How to complete this task » Quote the passage about headpain word for word. Start at the words "I said I had" and stop after "was also damaged.".

I said I had a headache. Every day. A daily headache. The cadence was correct, but the rest wasn’t. “Headache” made me sound functional. Like someone you could offer Advil to.

The problem was language itself.

The original sin was the brain injury. But then the problem became language. My brain wasn’t working the same way, and the part that explains things was also damaged.

Language for pain has always failed. It’s a white whale. I had inadequacy stacked on inadequacy. So I made up a word: headpain. Not headache. Not trauma. Not static terms. Just: headpain. A hum, a throb, a shutdown. An endless, structureless dissonance.

It felt like being full of noise. Not sound—noise. Hissing, screeching neurons glitching out. Fridge motors triggered flinches like firecrackers. Sometimes I felt underwater. Other times, jagged sparks of sensation.

Source material »
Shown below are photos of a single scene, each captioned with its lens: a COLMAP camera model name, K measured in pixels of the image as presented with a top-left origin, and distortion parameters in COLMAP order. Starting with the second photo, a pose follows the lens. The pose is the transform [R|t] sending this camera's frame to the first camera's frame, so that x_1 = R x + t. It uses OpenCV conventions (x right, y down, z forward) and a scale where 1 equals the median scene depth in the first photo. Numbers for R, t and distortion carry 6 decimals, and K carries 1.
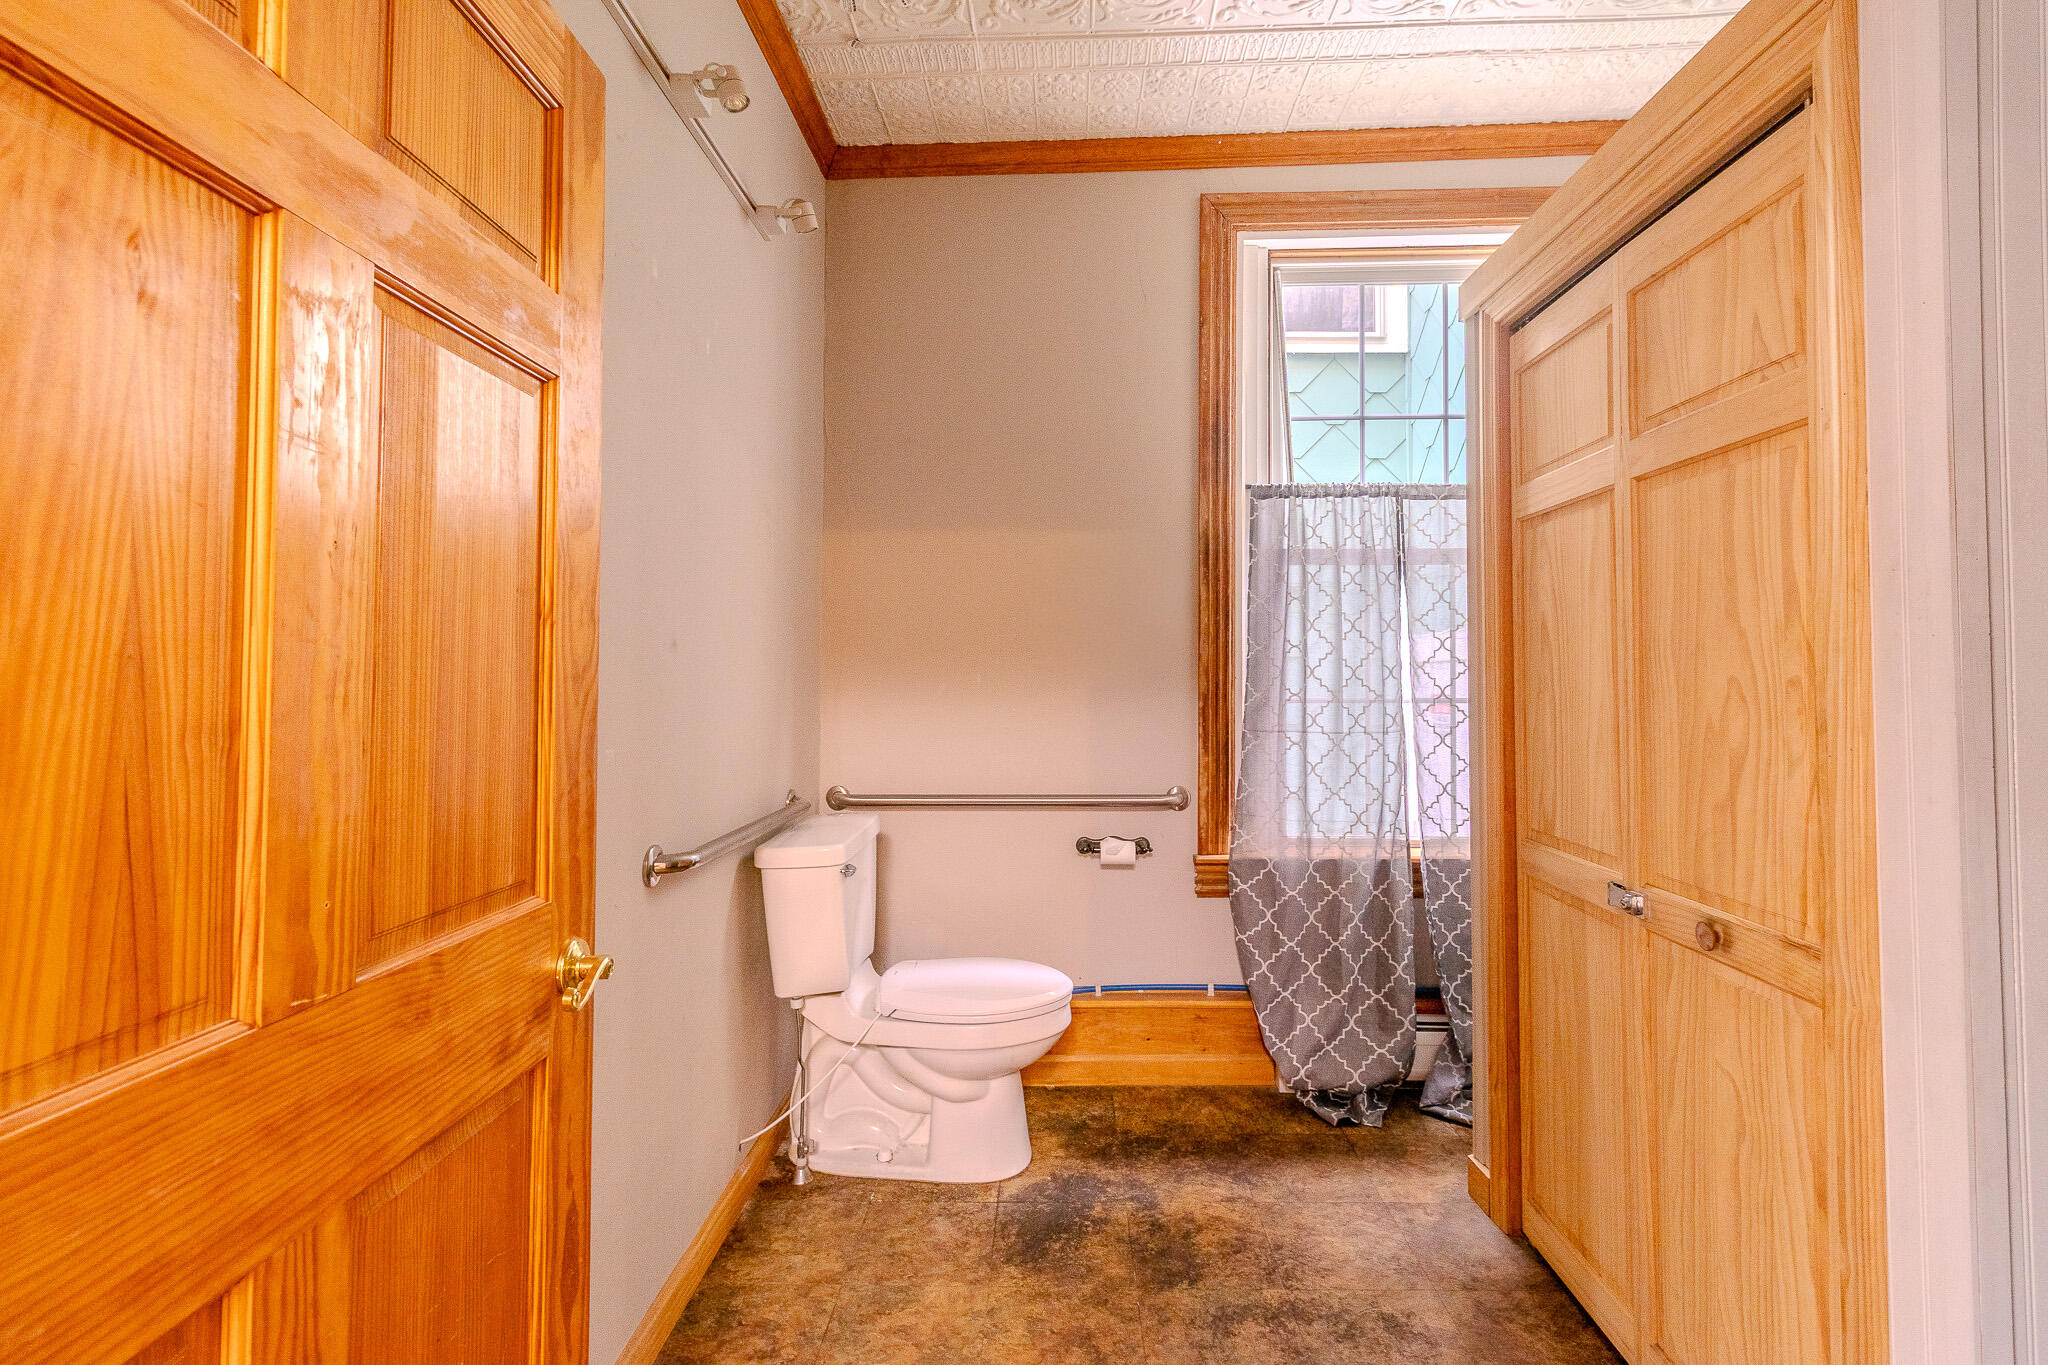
lens RADIAL K [[963.7, 0, 1025.5], [0, 963.7, 669.9], [0, 0, 1]] dist [0.002517, -0.000009]
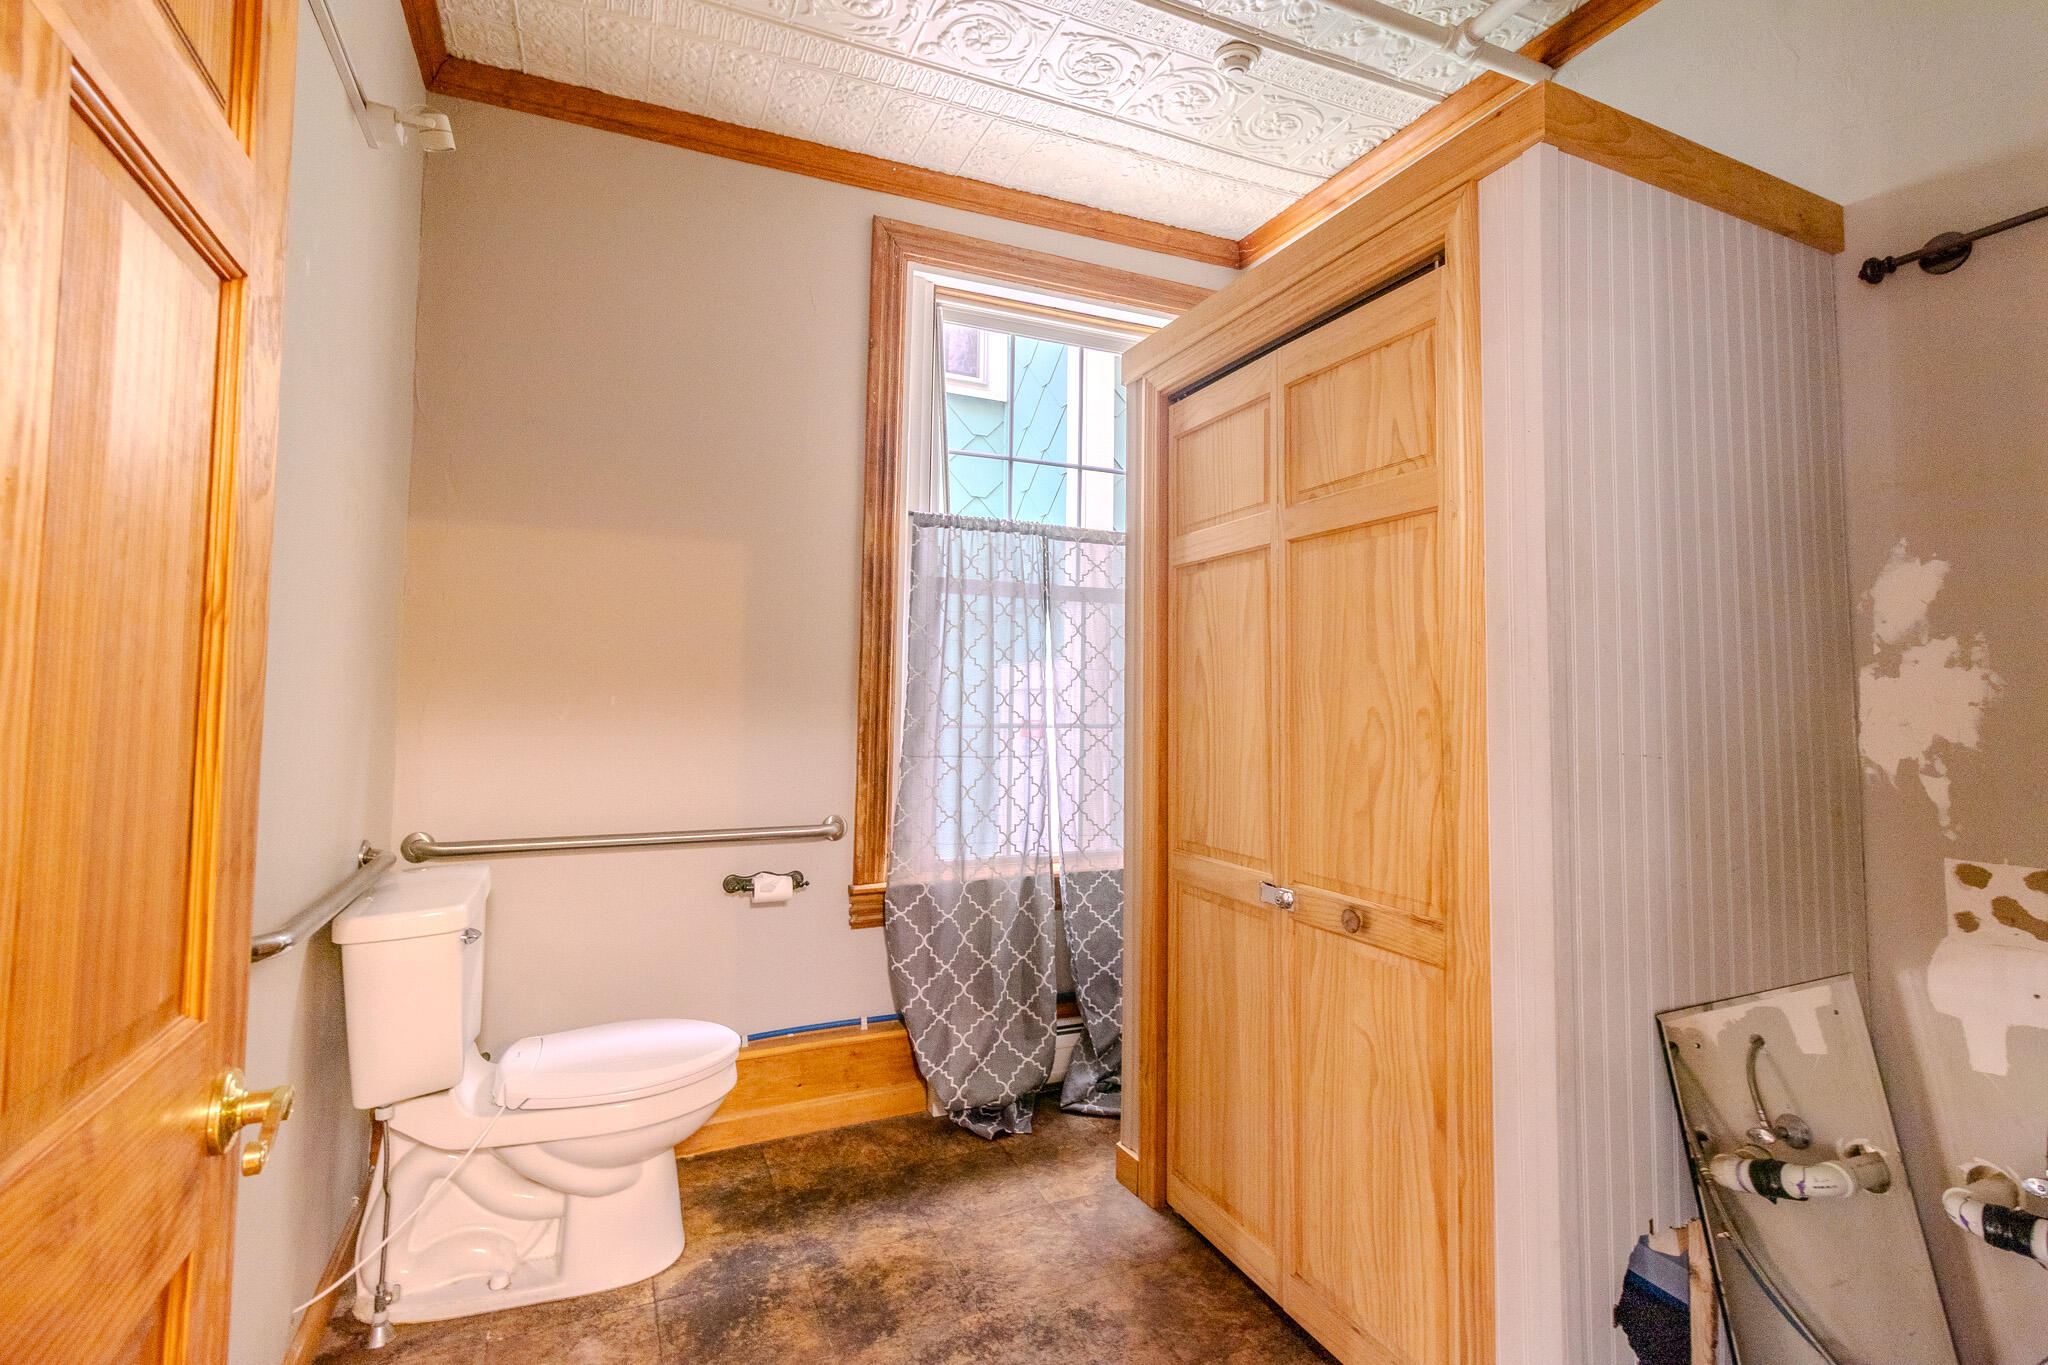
lens RADIAL K [[972.7, 0, 1033.8], [0, 972.7, 670.2], [0, 0, 1]] dist [0.001811, 0.000779]
pose [[0.894170, 0.024822, 0.447039, -0.125693], [-0.014021, 0.999525, -0.027456, -0.000384], [-0.447508, 0.018282, 0.894093, 0.045727]]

Result for this exercise »
I said I had a headache. Every day. A daily headache. The cadence was correct, but the rest wasn’t. “Headache” made me sound functional. Like someone you could offer Advil to.

The problem was language itself.

The original sin was the brain injury. But then the problem became language. My brain wasn’t working the same way, and the part that explains things was also damaged.